EXERCISE BRIEF: The reply should repeat all of the data word for word, with no pictures.

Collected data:
*****
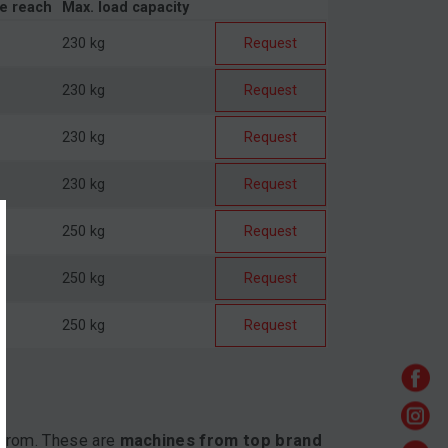
de reach
Max. load capacity
230 kg
Request
230 kg
Request
230 kg
Request
230 kg
Request
250 kg
Request
250 kg
Request
250 kg
Request
 from. These are
machines from top brand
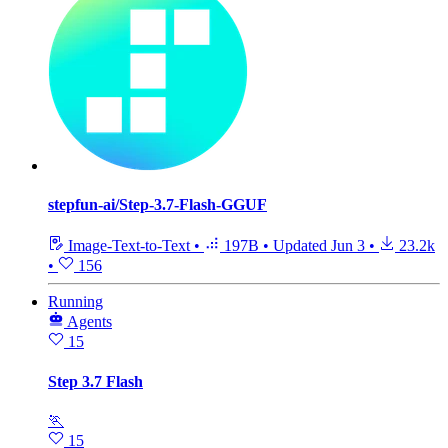
stepfun-ai/Step-3.7-Flash-GGUF
Image-Text-to-Text
•
197B
•
Updated
Jun 3
•
23.2k
•
156
Running
Agents
15
Step 3.7 Flash
🏃
15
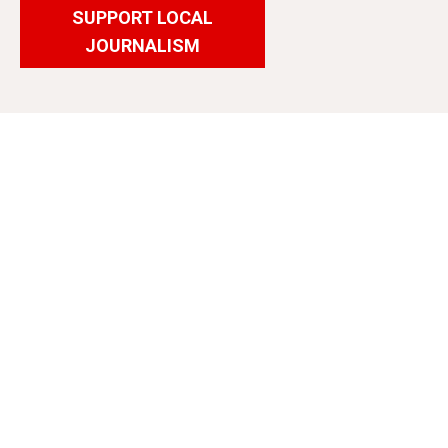
SUPPORT LOCAL
JOURNALISM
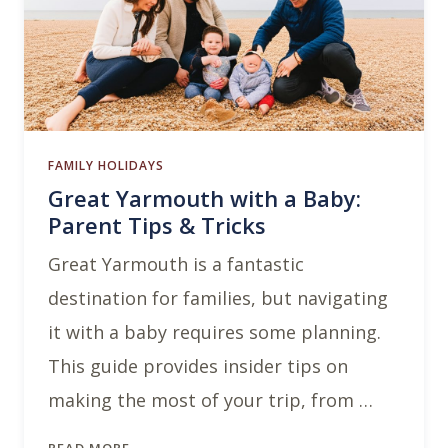
FAMILY HOLIDAYS
Great Yarmouth with a Baby:
Parent Tips & Tricks
Great Yarmouth is a fantastic
destination for families, but navigating
it with a baby requires some planning.
This guide provides insider tips on
making the most of your trip, from …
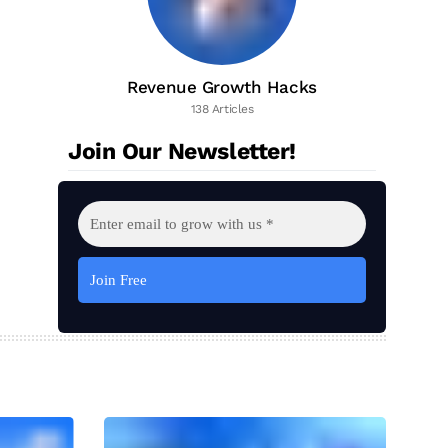
Revenue Growth Hacks
138 Articles
Join Our Newsletter!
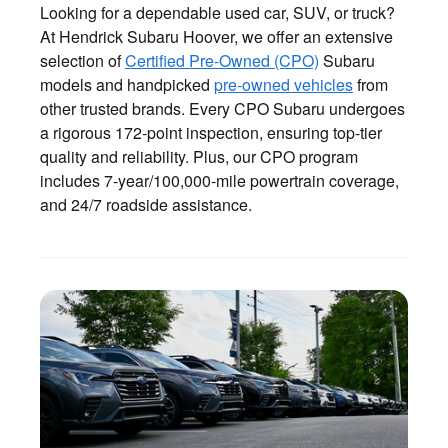
Looking for a dependable used car, SUV, or truck?
At Hendrick Subaru Hoover, we offer an extensive
selection of
Certified Pre-Owned (CPO)
Subaru
models and handpicked
pre-owned vehicles
from
other trusted brands. Every CPO Subaru undergoes
a rigorous 172-point inspection, ensuring top-tier
quality and reliability. Plus, our CPO program
includes 7-year/100,000-mile powertrain coverage,
and 24/7 roadside assistance.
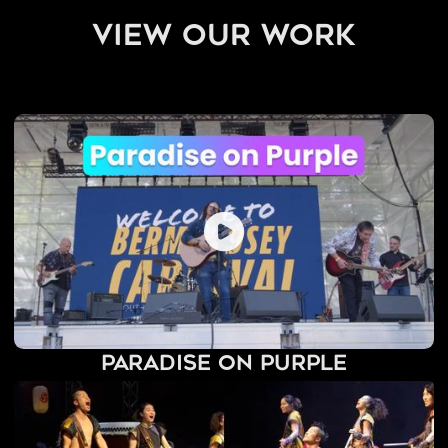
view our work
Paradise on Purple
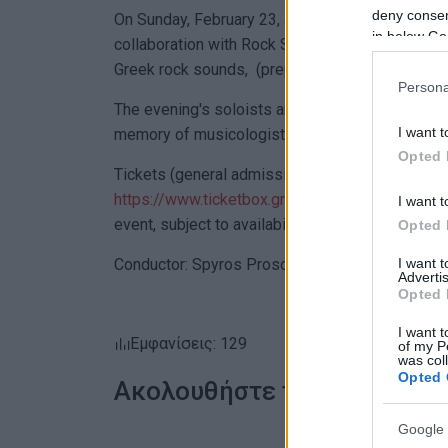
deny consent
On Sunday, February 23, at 7:30 PM at the Munici
in below Go
collaboration with Rock School Corfu, invite you
Greek rock sounds, (prepared and curated by Di
Persona
The evening's soloists are the winners of the F.
I want t
memory of musicologist Spyros Motsenigos: Eva 
Opted 
Tickets (general admission: €7) are available at
https://www.ticketbox.gr/ekdilosi/synaulia-mpa
I want t
event, subject to availability.
Opted 
I want 
Conductor: Spyros Prosoparis.
Advertis
Opted 
I want t
Εμφανίσεις: 129
of my P
was col
Opted 
Ακολουθήστε το enimerosi
Google 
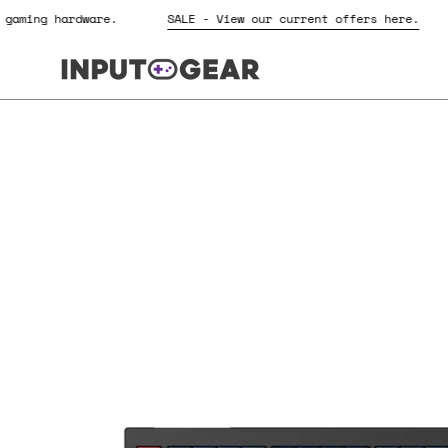
Skip
for gaming hardware.
SALE - View our current offers here.
to
content
Open
image
lightbox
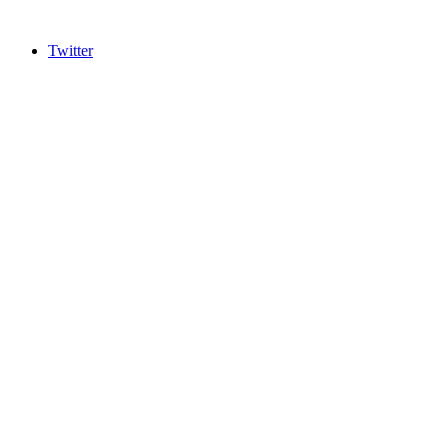
Twitter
*****
ANSWER FOR THE TASK:
de reach
Max. load capacity
230 kg
Request
230 kg
Request
230 kg
Request
230 kg
Request
250 kg
Request
250 kg
Request
250 kg
Request
 from. These are
machines from top brand
stepfun-ai/Step-3.7-Flash-GGUF
Image-Text-to-Text
•
197B
•
Updated
Jun 3
•
23.2k
•
156
Running
Agents
15
Step 3.7 Flash
🏃
15
SUPPORT LOCAL
JOURNALISM
FAMILY HOLIDAYS
Great Yarmouth with a Baby:
Parent Tips & Tricks
Great Yarmouth is a fantastic
destination for families, but navigating
it with a baby requires some planning.
This guide provides insider tips on
making the most of your trip, from …
Revenue Growth Hacks
138 Articles
Join Our Newsletter!
Looking for a dependable used car, SUV, or truck?
At Hendrick Subaru Hoover, we offer an extensive
selection of
Certified Pre-Owned (CPO)
Subaru
models and handpicked
pre-owned vehicles
from
other trusted brands. Every CPO Subaru undergoes
a rigorous 172-point inspection, ensuring top-tier
quality and reliability. Plus, our CPO program
includes 7-year/100,000-mile powertrain coverage,
and 24/7 roadside assistance.
view our work
Paradise on Purple
deny consent
On Sunday, February 23, at 7:30 PM at the Munici
in below Go
collaboration with Rock School Corfu, invite you
Greek rock sounds, (prepared and curated by Di
Persona
The evening's soloists are the winners of the F.
I want t
memory of musicologist Spyros Motsenigos: Eva 
Opted 
Tickets (general admission: €7) are available at
https://www.ticketbox.gr/ekdilosi/synaulia-mpa
I want t
event, subject to availability.
Opted 
I want 
Conductor: Spyros Prosoparis.
Advertis
Opted 
I want t
Εμφανίσεις: 129
of my P
was col
Opted 
Ακολουθήστε το enimerosi
Google 
Skip
for gaming hardware.
SALE - View our current offers here.
to
content
Open
image
lightbox
Twitter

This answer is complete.